Совершенно очевидно, что в 1831 году Гейне отправляется во Францию как в страну свободы именно потому, что он разделяет французскую идею свободы, которая принципиально отлична от немецкой идеи свободы, им не принимаемой (как и английская идея свободы). Когда в дальнейшем Гейне радикально меняет свои взгляды на Францию, французская идея свободы несомненно оказывается в подтексте его размышлений, даже тогда, когда он об этом не говорит прямо.

Следует сказать несколько слов о французской идее свободы, сформулированной в «Декларации прав человека и гражданина» 1789 года. «Декларация» исходит из предположения о существовании «естественных, неотчуждаемых и священных прав человека». Первая статья «Декларации» гласила: «Люди рождаются и остаются свободными и равными в правах; социальные различия могут основываться исключительно на всеобщей пользе»[263].

Принцип естественного права, лежащий в основе французской идеи свободы, восходит к античному стоицизму с его культом разума как основы человеческого достоинства. Но еще в большей степени он зависит от определенного типа христианства, прежде всего католичества, видевшего в человеке отражение принципа божественного разума. Естественное право было неотделимо от традиции европейского гуманизма, утверждавшего достоинство человека вне зависимости от его происхождения и социального статуса (в этом отличие этой традиции от традиции английских исторических привилегий). Долгое время область естественного права была неотличима от царства Божьего или Божьего града Блаженного Августина.

Секуляризация естественного права долгое время хранила противоречивые следы своего религиозного происхождения. С одной стороны, доктрина естественного права оправдывала властную иерархию в обществе, как отражавшую разумную онтологию мироздания и как призванную поддерживать рациональный порядок в греховном мире. С другой стороны, тот же принцип говорил о равенстве всех людей перед лицом закона и разума.

Революционный характер естественное право приобрело только после крушения ярко выраженного религиозного компонента, а именно доктрины о греховности человеческой природы и необходимости власти, чтобы ей противостоять. С этого момента естественное право начинает в основном ассоциироваться с принципом равенства, которым обосновываются требования политического равенства и экономической свободы. Политика возникает во Франции именно в этот момент.

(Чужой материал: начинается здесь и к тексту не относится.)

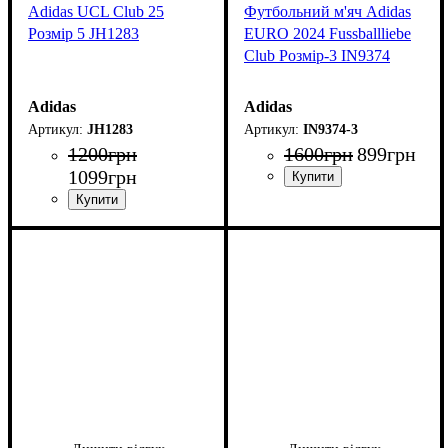
Adidas UCL Club 25
Футбольний м'яч Adidas
Розмір 5 JH1283
EURO 2024 Fussballliebe
Club Розмір-3 IN9374
Adidas
Adidas
JH1283
IN9374-3
1200
грн
1600
грн
899
грн
1099
грн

В протестантстве, особенно в сектах и милленаристских движениях, естественное право принимало, однако, политическое направление. Эрнст Трёльч в своем знаменитом труде «Социальные учения христианских церквей» (1911) выдвинул положение об «Абсолютном Естественном Праве», которое восходило к положению человека до грехопадения. Секты социалистической направленности, по его мнению, стремились к возвращению к первичному состоянию до грехопадения и радикальному отрицанию первородного греха, которое ассоциировалось для них с «идеалом свободы, равенства и братства», заключенным в «Абсолютном Естественном Праве». При этом существует «относительное Естественное право, которое было установлено грехопадением, оно есть продукт плоти, эгоизма и экстернализма; сложные рассуждения и фальшивая теология священников и профессоров придала ему блеск в интересах определенного класса»[264]. Немецкая идея естественного права во многом воспроизводила это милленаристское деление на два этажа — чистой, безгреховной духовности и плотской, греховной материальности.